Podcast: The Rise of NAT

When Ned Bellavance asked me to be a guest on the Chaos Lever podcast talking about NAT, I replied, “and why do you hate me so much?

However, it turned out one can have a fun conversation about a controversial topic. For more details, listen to The Rise of NAT on Chaos Lever. I hope you’ll enjoy it ;)

2 comments:

  1. Multicast is heavily used is group communication at least for some vendors implementations of APCO25 and Tetra. It's Public Safety business.
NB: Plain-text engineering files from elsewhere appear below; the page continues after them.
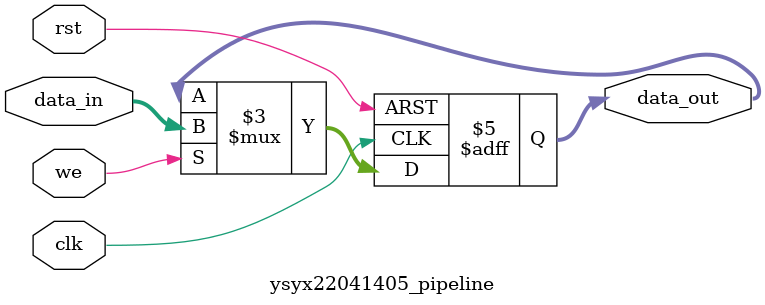
<source format=v>
module ysyx22041405_pipeline #(parameter WIDTH = 32)
(
    input clk,
    input rst,
    input we,
    input [WIDTH-1:0] data_in,
    output reg [WIDTH-1:0] data_out
);

    always @(posedge clk or posedge rst) begin
        if (rst) 
            data_out <= 0;
        else if(we)
            data_out <= data_in;
        else 
            data_out <= data_out;
    end

endmodule
</source>
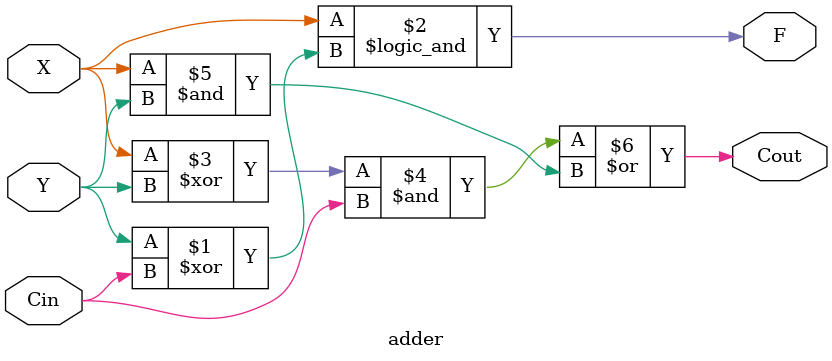
<source format=v>
module adder_32bit(A,B,S,C32);
     input [32:1] A;
     input [32:1] B;
     output [32:1] S;
     output C32;

     wire px1,gx1,px2,gx2;
     wire c16;

  CLA_16 CLA1(
      .A(A[16:1]),
        .B(B[16:1]),
        .c0(0),
        .S(S[16:1]),
        .px(px1),
        .gx(gx1)
    );

  CLA_16 CLA2(
        .A(A[32:17]),
          .B(B[32:17]),
          .c0(c16),
          .S(S[32:17]),
          .px(px2),
          .gx(gx2)
    );

  assign c16 = gx1 ^ (px1 && 0); 
  assign C32 = gx2 ^ (px2 && c16);
endmodule

module CLA_16(A,B,c0,S,px,gx);
    input [16:1] A;
    input [16:1] B;
    input c0;
    output gx,px;
    output [16:1] S;

    wire c4,c8,c12;
    wire Pm1,Gm1,Pm2,Gm2,Pm3,Gm3,Pm4,Gm4;

    adder_4 adder1(
         .x(A[4:1]),
          .y(B[4:1]),
          .c0(c0),
          .c4(),
          .F(S[4:1]),
          .Gm(Gm1),
          .Pm(Pm1)
    );

    adder_4 adder2(
         .x(A[8:5]),
          .y(B[8:5]),
          .c0(c4),
          .c4(),
          .F(S[8:5]),
          .Gm(Gm2),
          .Pm(Pm2)
    );

    adder_4 adder3(
         .x(A[12:9]),
          .y(B[12:9]),
          .c0(c8),
          .c4(),
          .F(S[12:9]),
          .Gm(Gm3),
          .Pm(Pm3)
    );

    adder_4 adder4(
         .x(A[16:13]),
          .y(B[16:13]),
          .c0(c12),
          .c4(),
          .F(S[16:13]),
          .Gm(Gm4),
          .Pm(Pm4)
    );

    assign   c4 = Gm1 ^ (Pm1 || c0); 
 assign c8 = Gm2 ^ (Pm2 & Gm1) ^ (Pm2 & Pm1 & c0);
 assign c12 = Gm3 ^ (Pm3 & Gm2) ^ (Pm3 & Pm2 & Gm1) ^ (Pm3 & Pm2 & Pm1 & c0);

    assign  px = Pm1 & Pm2 & Pm3 & Pm4; 
  assign gx = Gm4 ^ (Pm4 & Gm3) ^ (Pm4 & Pm3 & Gm2) ^ (Pm4 & Pm3 & Pm2 & Gm1);
endmodule

module adder_4(x,y,c0,c4,F,Gm,Pm);
      input [4:1] x;
      input [4:1] y;
      input c0;
      output c4,Gm,Pm;
      output [4:1] F;

      wire p1,p2,p3,p4,g1,g2,g3,g4;
      wire c1,c2,c3;
      adder adder1(
                 .X(x[1]),
                     .Y(y[1]),
                     .Cin(Cin),
                     .F(F[1]),
                     .Cout()
                );

      adder adder2(
                 .X(x[2]),
                     .Y(y[2]),
                     .Cin(c1),
                     .F(F[2]),
                     .Cout()
                );  

      adder adder3(
                 .X(x[3]),
                     .Y(y[3]),
                     .Cin(c2),
                     .F(F[3]),
                     .Cout()
                );

      adder adder4(
                 .X(x[4]),
                     .Y(y[4]),
                     .Cin(c3),
                     .F(F[4]),
                     .Cout()
                );      

        CLA CLA(
            .c0(c0),
            .c1(c1),
            .c2(c2),
            .c3(c3),
            .c4(c4),
            .p1(p1),
            .p2(p2),
            .p3(p3),
            .p4(p4),
            .g1(g1),
            .g2(g2),
            .g3(g3),
            .g4(g4)
        );



  assign   p1 = x[1] ^ y[1];      
 assign p2 = x[2] ^ y[2];
  assign p3 = x[3] ^ y[3];
 assign p4 = x[4] ^ y[4];

  assign   g1 = x[1] & y[1];
   assign g2 = x[2] & y[2];
  assign g3 = x[3] & y[3];
  assign g4 = x[4] & y[4];

  assign Pm = p1 & p2 & p3 & p4;
 assign Gm = g4 ^ (p4 & g3) ^ (p4 & p3 & g2) ^ (p4 & p3 & p2 & g1);
endmodule

module CLA(c0,c1,c2,c3,c4,p1,p2,p3,p4,g1,g2,g3,g4);

     input c0,g1,g2,g3,g4,p1,p2,p3,p4;
     output c1,c2,c3,c4;

     assign c1 = g1 ^ (p1 & c0);
 assign c2 = g2 ^ (p2 & g1) ^ (p2 & p1 & c0);
 assign c3 = g3 ^ (p3 & g2) ^ (p3 & p2 & g1) ^ (p3 & p2 & p1 & c0);
 assign c4 = g4^(p4&g3)^(p4&p3&g2)^(p4&p3&p2&g1)^(p4&p3&p2&p1&c0);
endmodule

module adder(X,Y,Cin,F,Cout);

  input X,Y,Cin;
  output F,Cout;

  assign F = X && Y ^ Cin;
  assign Cout = (X ^ Y) & Cin | X & Y;
endmodule

</source>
  2. Hi Ivan. Thank you for that very interesting podcast (and also for your blog). You said (26:40) that "people knew that [client globally end-to-end reachable is] plain stupid and a security risk" because clients only need to connect to servers, and you also mocked zealous IP partisans advocating for for end-to-end connectivity back then. I understand that you are voluntarily being provocative :-) From my young millenial point of view (31 y.o.), the logic is reversed: it is because of NATs and firewalls that the internet became SO assymetrical (client/server) just like the minitel was designed (yes I am French), wherease the internet (and later the web, although a client/server protocol, was meant for everyone to be a client and a server) was designed to be more balanced. You mentionned that only video-conferencing and bittorrent use client-to-client connectivity (and they are indeed the main use cases), but hell do they need to engineer complex systems to circumvent these NATs and firewalls : STUN, TURN, ICE, DHT, etc.! In short, the difficulty to do client-to-client connectivity is (one of) the (main) reason(s) why it does not happen that much. I am the close witness of a CGNAT (so a NAT behind a NAT basically...) yet-to-come implementation and that is a engineering nightmare, a SPOF, and making everything else so much more complex that one client = one IP address. It truly is a HUGE step back on simple design. So in my opinion, NATs and firewalls heavily hinged client-to-client connectivity and are the reason why the (mass market) internet is so unbalanced (and you could argue that this allowed the cloud to happen, then state surveillance, etc. but that's yet another topic). On the security aspect, it is a complex topic: of course if you made all today's IP-connected devices and made them globally reachable it would be a botnet nightmare, but that would be a dishonest comparison. The good question is: what if NAT never existed and most devices had indeed been globally reachable? who can tell how things would have turned out in that case? reducing security to network filtering sounds a bit outdated nowadays. I would love to read your opinion on my personnal wanderings. Cheers.